DIRECTIONS FOR THIS TASK -
Give back the entries exactly, ending with the "(Question No. 140)|1|" line.

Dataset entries
━━━━━━━━

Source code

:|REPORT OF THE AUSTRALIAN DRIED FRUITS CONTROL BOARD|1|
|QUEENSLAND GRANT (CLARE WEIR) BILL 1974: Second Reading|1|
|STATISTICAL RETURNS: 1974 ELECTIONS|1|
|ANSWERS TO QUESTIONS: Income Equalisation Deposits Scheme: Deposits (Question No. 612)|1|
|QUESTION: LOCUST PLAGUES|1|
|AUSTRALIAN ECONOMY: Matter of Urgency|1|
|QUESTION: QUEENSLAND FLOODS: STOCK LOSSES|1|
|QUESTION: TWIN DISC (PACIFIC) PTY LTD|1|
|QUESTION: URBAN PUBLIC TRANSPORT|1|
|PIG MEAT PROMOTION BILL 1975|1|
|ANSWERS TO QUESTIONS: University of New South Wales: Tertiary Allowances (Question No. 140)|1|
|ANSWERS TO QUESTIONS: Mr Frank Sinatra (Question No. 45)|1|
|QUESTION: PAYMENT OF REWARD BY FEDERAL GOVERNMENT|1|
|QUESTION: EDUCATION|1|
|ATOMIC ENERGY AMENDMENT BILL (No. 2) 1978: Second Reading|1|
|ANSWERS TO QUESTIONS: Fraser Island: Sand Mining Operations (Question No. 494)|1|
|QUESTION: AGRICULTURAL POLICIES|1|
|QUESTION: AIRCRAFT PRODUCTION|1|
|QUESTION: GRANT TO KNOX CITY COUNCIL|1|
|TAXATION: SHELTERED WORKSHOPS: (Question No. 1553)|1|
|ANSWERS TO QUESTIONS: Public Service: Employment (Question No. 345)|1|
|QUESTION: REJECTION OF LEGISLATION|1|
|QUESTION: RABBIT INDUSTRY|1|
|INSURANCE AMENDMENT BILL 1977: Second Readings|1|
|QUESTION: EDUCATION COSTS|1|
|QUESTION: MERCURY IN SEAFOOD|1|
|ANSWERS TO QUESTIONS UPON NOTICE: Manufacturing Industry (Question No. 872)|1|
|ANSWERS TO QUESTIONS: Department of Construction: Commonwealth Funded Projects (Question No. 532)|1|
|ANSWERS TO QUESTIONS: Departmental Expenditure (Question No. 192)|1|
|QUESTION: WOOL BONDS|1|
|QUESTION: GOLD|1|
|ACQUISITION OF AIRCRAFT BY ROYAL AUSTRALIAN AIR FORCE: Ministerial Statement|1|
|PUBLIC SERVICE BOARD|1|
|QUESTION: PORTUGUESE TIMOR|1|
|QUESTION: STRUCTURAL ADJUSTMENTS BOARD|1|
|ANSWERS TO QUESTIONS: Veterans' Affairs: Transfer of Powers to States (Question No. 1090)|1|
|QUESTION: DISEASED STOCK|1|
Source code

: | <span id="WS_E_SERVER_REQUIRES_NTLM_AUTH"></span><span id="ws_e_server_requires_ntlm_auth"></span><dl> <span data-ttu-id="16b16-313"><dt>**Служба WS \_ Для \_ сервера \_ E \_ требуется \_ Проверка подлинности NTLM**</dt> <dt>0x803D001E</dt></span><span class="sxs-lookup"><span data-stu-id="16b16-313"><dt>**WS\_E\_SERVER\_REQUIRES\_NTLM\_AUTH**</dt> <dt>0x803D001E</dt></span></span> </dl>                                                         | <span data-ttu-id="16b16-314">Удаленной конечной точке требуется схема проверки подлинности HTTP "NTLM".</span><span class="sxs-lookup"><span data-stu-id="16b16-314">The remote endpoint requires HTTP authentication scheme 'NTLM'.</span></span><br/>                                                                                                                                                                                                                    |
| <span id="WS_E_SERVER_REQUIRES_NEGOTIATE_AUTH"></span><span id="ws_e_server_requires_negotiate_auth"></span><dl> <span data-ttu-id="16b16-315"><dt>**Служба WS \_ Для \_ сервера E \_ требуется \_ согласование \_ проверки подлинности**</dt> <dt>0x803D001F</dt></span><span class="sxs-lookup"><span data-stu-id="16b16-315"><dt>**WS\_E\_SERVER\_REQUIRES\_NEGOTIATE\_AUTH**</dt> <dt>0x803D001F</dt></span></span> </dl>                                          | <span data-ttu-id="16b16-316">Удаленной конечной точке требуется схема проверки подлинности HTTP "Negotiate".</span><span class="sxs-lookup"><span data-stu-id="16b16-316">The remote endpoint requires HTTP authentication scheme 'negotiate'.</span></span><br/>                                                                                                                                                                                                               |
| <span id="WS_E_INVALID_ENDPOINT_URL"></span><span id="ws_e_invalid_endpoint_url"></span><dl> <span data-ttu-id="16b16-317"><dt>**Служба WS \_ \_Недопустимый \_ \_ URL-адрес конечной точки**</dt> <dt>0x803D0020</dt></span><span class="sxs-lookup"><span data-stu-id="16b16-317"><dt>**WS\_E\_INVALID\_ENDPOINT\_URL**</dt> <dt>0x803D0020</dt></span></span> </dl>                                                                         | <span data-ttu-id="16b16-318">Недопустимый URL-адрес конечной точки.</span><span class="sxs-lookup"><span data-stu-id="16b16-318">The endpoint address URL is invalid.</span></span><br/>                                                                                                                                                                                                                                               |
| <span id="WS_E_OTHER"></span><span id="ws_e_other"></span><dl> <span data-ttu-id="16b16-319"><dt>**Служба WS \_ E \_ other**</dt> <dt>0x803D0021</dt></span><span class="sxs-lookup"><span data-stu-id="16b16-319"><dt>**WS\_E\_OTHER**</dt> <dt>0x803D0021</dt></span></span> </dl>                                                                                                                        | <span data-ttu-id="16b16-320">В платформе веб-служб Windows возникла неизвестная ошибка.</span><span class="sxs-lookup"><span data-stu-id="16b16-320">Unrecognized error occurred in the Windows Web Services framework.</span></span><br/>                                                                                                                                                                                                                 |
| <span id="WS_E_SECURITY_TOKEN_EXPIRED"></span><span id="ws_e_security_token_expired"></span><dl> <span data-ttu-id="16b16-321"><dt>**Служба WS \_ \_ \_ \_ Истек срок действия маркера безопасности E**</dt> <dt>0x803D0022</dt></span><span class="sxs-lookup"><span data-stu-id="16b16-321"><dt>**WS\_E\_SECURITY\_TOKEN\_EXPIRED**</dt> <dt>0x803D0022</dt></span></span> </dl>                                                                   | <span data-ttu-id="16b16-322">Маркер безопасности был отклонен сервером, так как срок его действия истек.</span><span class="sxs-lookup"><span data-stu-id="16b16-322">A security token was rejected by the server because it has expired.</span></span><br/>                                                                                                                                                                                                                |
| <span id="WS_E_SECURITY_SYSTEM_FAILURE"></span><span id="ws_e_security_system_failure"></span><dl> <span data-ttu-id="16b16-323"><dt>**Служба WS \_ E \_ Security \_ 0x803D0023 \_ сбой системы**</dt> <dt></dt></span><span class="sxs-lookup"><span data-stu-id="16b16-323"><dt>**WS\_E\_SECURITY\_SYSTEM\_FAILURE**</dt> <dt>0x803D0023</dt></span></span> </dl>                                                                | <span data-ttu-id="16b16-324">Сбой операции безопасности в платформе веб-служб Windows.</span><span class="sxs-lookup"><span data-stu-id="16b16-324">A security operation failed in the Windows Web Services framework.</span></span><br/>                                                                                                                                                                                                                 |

━━━━━━━━

OUTPUT FOR THIS TASK -
Source code

:|REPORT OF THE AUSTRALIAN DRIED FRUITS CONTROL BOARD|1|
|QUEENSLAND GRANT (CLARE WEIR) BILL 1974: Second Reading|1|
|STATISTICAL RETURNS: 1974 ELECTIONS|1|
|ANSWERS TO QUESTIONS: Income Equalisation Deposits Scheme: Deposits (Question No. 612)|1|
|QUESTION: LOCUST PLAGUES|1|
|AUSTRALIAN ECONOMY: Matter of Urgency|1|
|QUESTION: QUEENSLAND FLOODS: STOCK LOSSES|1|
|QUESTION: TWIN DISC (PACIFIC) PTY LTD|1|
|QUESTION: URBAN PUBLIC TRANSPORT|1|
|PIG MEAT PROMOTION BILL 1975|1|
|ANSWERS TO QUESTIONS: University of New South Wales: Tertiary Allowances (Question No. 140)|1|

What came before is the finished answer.